Electronic design automation data
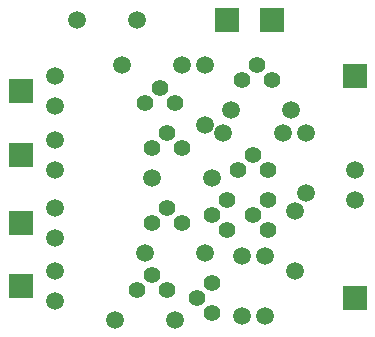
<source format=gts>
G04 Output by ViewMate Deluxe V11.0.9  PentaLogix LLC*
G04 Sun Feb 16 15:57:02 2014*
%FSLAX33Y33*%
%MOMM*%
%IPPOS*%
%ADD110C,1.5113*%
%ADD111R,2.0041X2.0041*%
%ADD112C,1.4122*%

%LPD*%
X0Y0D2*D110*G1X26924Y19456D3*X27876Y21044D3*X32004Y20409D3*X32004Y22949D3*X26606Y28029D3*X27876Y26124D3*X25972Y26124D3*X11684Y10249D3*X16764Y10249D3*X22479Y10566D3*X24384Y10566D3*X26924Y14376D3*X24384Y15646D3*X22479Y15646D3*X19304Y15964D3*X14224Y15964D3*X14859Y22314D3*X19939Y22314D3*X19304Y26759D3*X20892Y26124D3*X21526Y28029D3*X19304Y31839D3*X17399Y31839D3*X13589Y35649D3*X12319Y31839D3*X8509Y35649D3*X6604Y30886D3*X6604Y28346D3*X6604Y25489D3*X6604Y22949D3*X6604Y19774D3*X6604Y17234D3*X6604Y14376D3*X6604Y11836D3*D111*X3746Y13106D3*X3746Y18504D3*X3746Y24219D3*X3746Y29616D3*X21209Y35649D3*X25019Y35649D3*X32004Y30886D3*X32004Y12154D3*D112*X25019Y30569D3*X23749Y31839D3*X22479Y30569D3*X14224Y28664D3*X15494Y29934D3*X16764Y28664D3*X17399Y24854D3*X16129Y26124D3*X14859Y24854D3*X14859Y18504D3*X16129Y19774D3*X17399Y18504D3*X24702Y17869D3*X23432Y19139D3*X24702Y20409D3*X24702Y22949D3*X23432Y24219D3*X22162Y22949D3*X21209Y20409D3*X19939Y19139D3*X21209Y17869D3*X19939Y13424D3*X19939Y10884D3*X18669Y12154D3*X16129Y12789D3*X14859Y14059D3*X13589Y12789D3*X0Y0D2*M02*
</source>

...

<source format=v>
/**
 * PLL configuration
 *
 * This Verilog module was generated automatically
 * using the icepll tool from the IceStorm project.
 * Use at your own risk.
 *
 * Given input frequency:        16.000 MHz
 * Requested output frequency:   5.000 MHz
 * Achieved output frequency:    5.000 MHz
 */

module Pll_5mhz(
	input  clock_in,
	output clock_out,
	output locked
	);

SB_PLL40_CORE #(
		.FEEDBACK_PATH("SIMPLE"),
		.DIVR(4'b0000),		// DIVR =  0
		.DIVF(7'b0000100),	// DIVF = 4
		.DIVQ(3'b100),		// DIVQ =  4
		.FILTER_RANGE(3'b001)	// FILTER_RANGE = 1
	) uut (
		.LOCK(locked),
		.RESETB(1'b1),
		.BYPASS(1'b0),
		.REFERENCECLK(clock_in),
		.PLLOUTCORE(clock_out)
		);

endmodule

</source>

What needs to be done → Please copy each line of the entries in which the word "source" shows up.

Output of the exercise →
<source format=gts>
</source>
<source format=v>
</source>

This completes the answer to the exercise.